In der Fabrik Titan-Barrikady werden nach Medienberichten Komponenten für die Iskander, Jars und Topol-M hergestellt, die prinzipiell auch Atomsprengköpfe tragen können. Zudem soll das Werk an der Produktion der neuen russischen Mittelstreckenrakete Oreschnik beteiligt sein, die als schwer abwehrbar gilt und im gesamten Krieg erst dreimal eingesetzt wurde.
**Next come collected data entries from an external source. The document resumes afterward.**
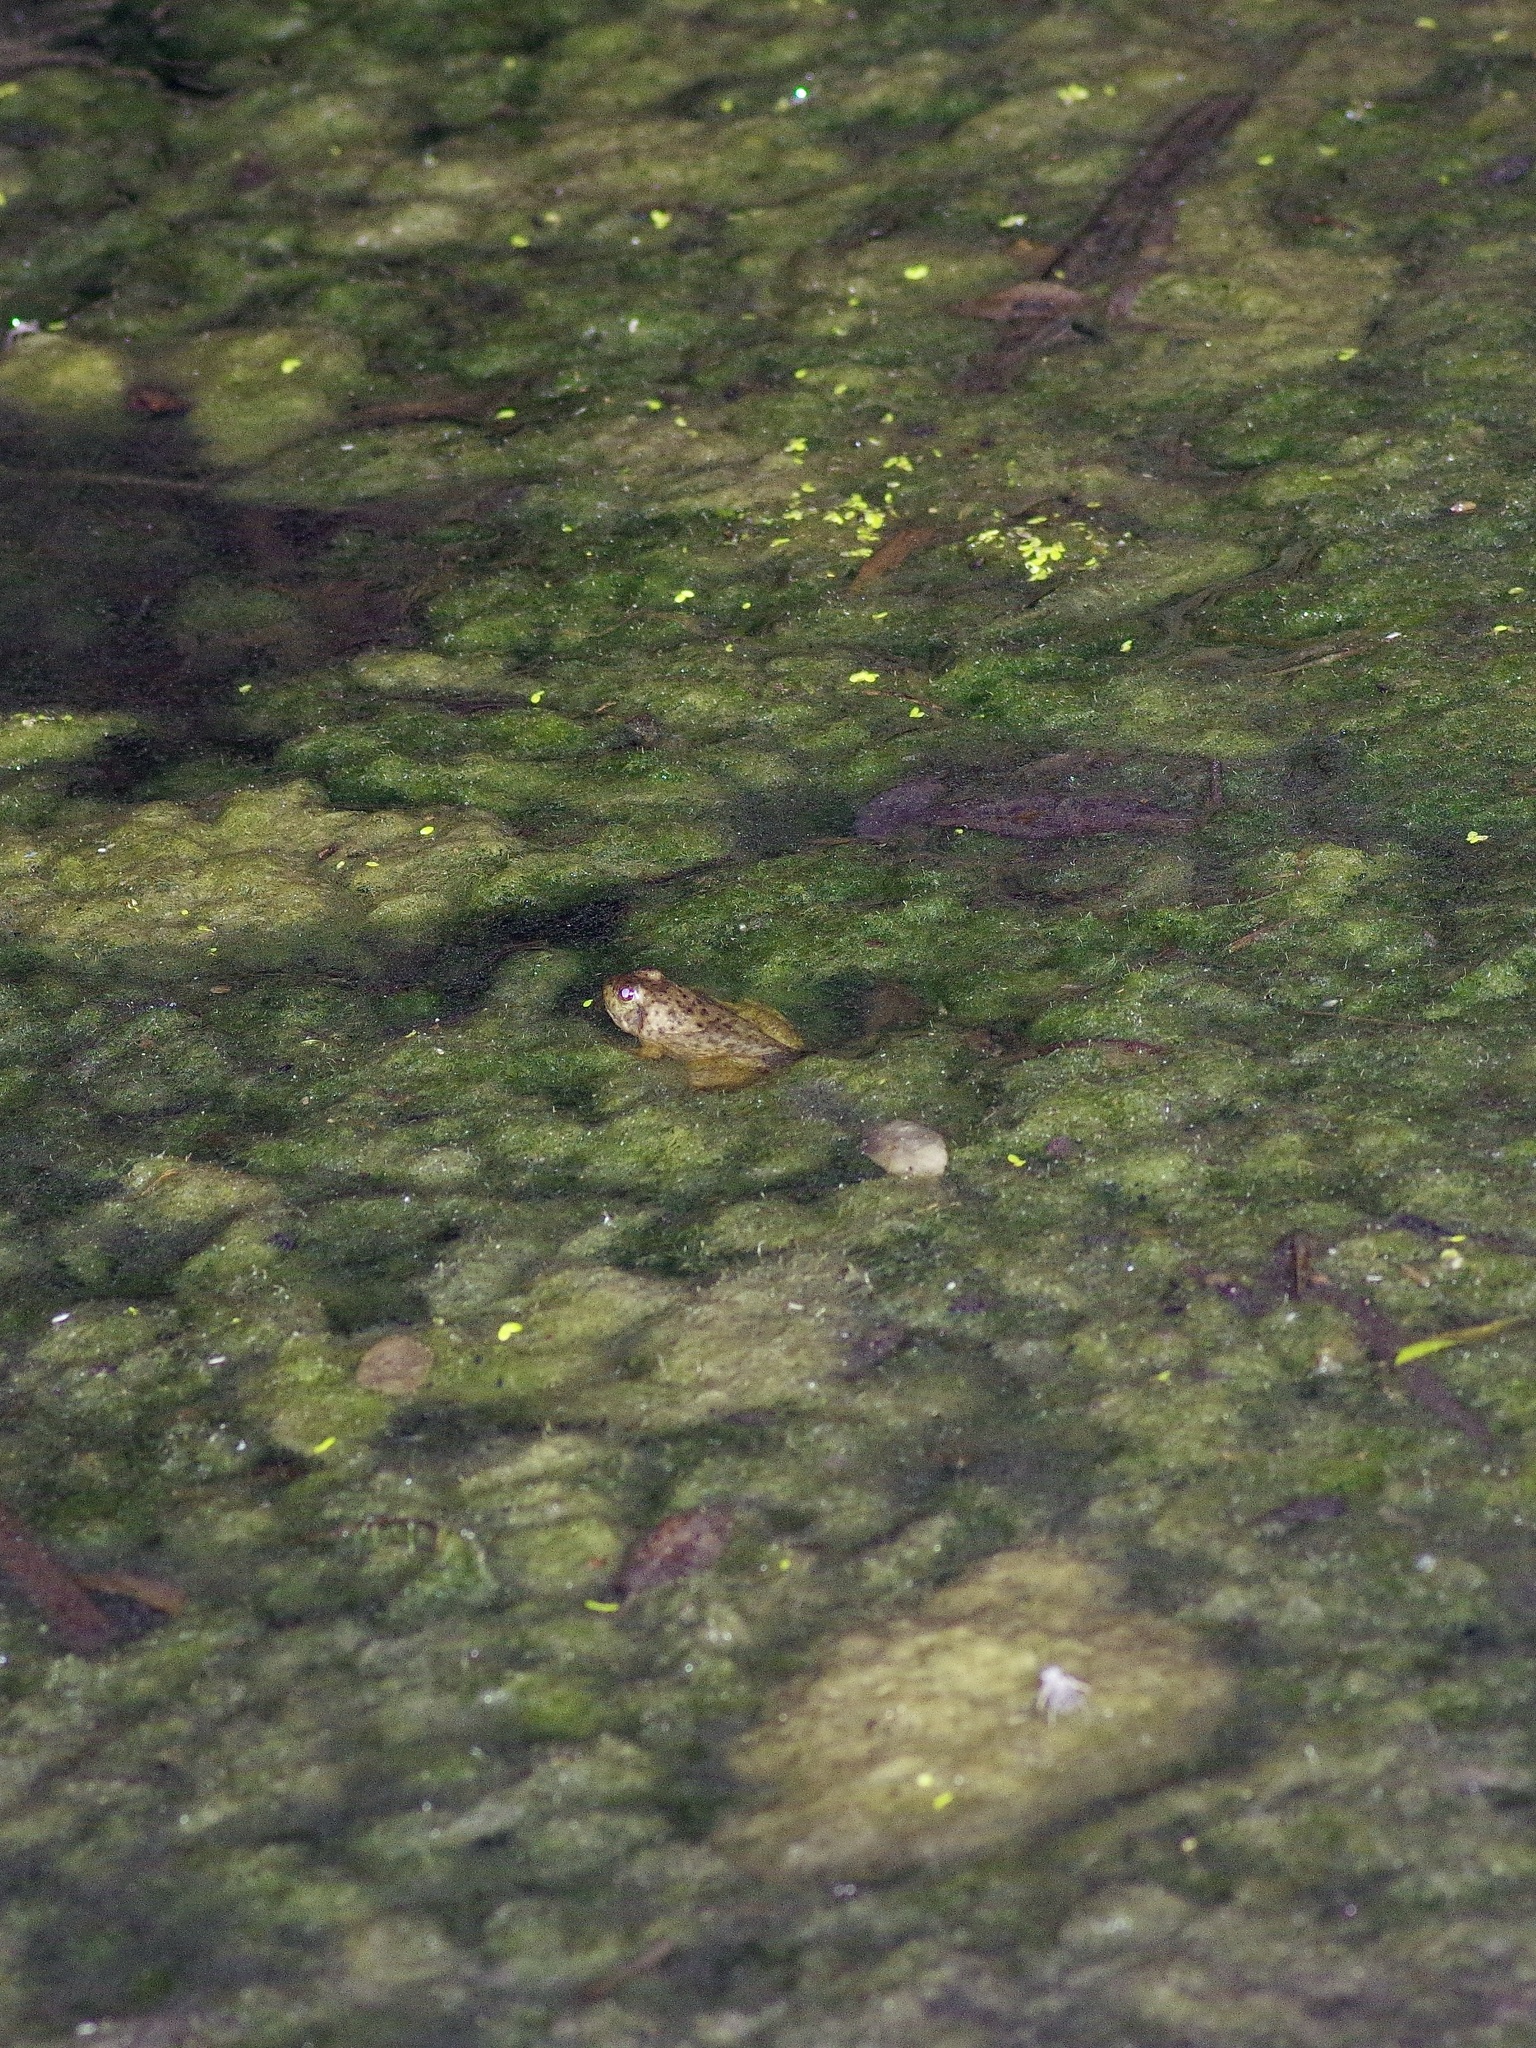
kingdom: Animalia
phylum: Chordata
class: Amphibia
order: Anura
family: Ranidae
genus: Lithobates
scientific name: Lithobates catesbeianus
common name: American bullfrog
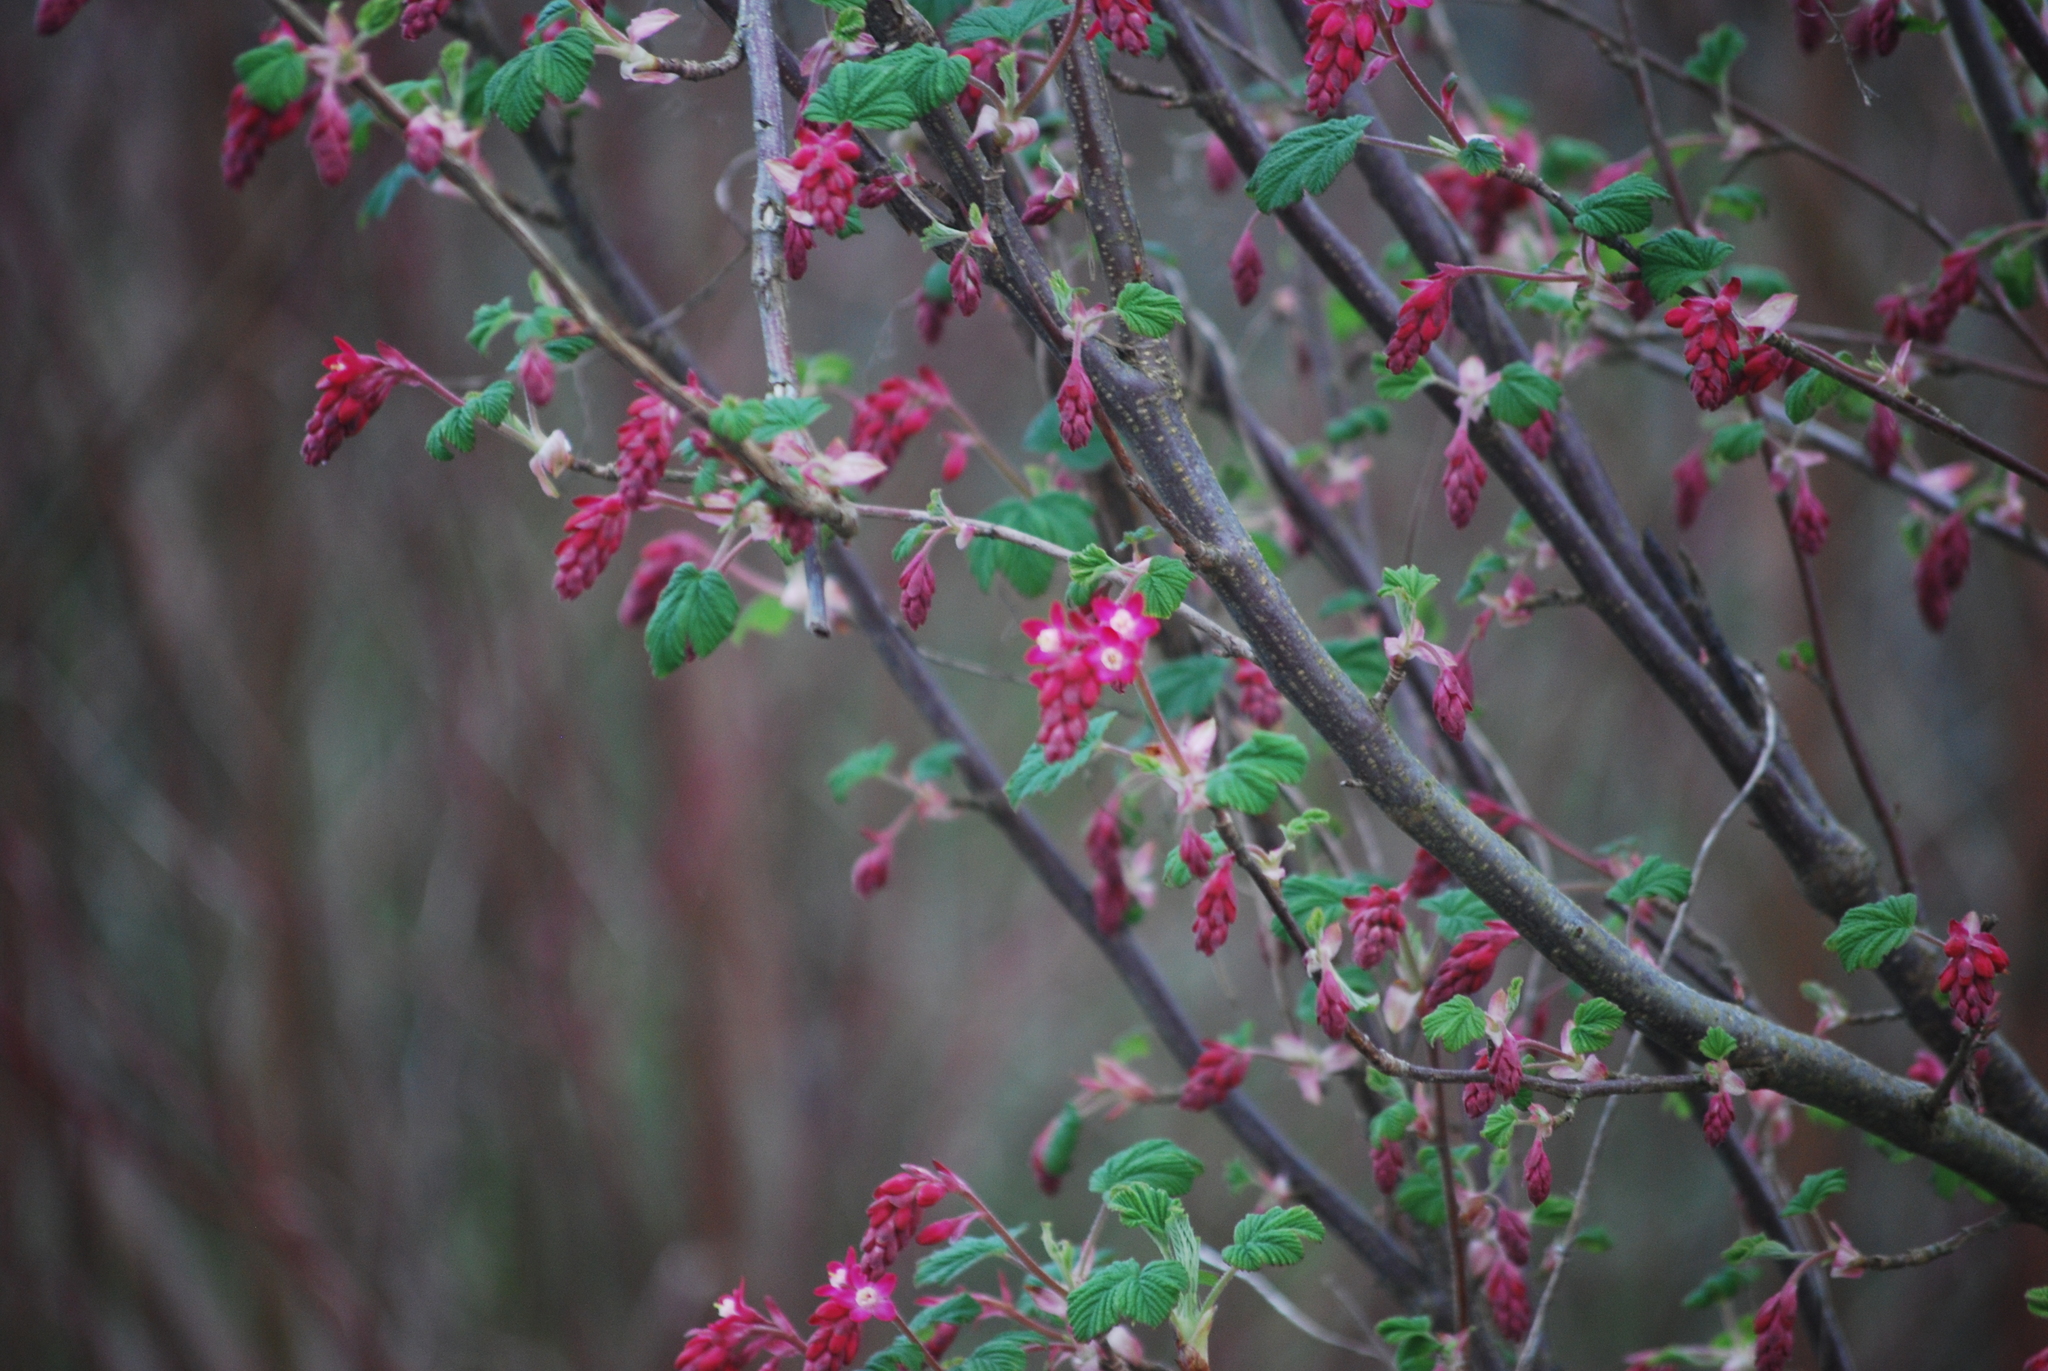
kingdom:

Die Ukraine verteidigt sich seit mehr als vier Jahren gegen den russischen Angriffskrieg. In den vergangenen Monaten hat sie ihre Angriffe auf strategisch wichtige Ziele im russischen Hinterland verstärkt – meist mit Drohnen, mehrfach auch mit den selbst entwickelten Marschflugkörpern Flamingo. Rüstungsbetrieben und Militäreinrichtungen zielen die Ukrainer auch auf Anlagen der Ölindustrie. Am Freitag hatte die russische Verwaltung auf der besetzten ukrainischen Halbinsel Krim wegen der Angriffe den Ausnahmezustand ausgerufen.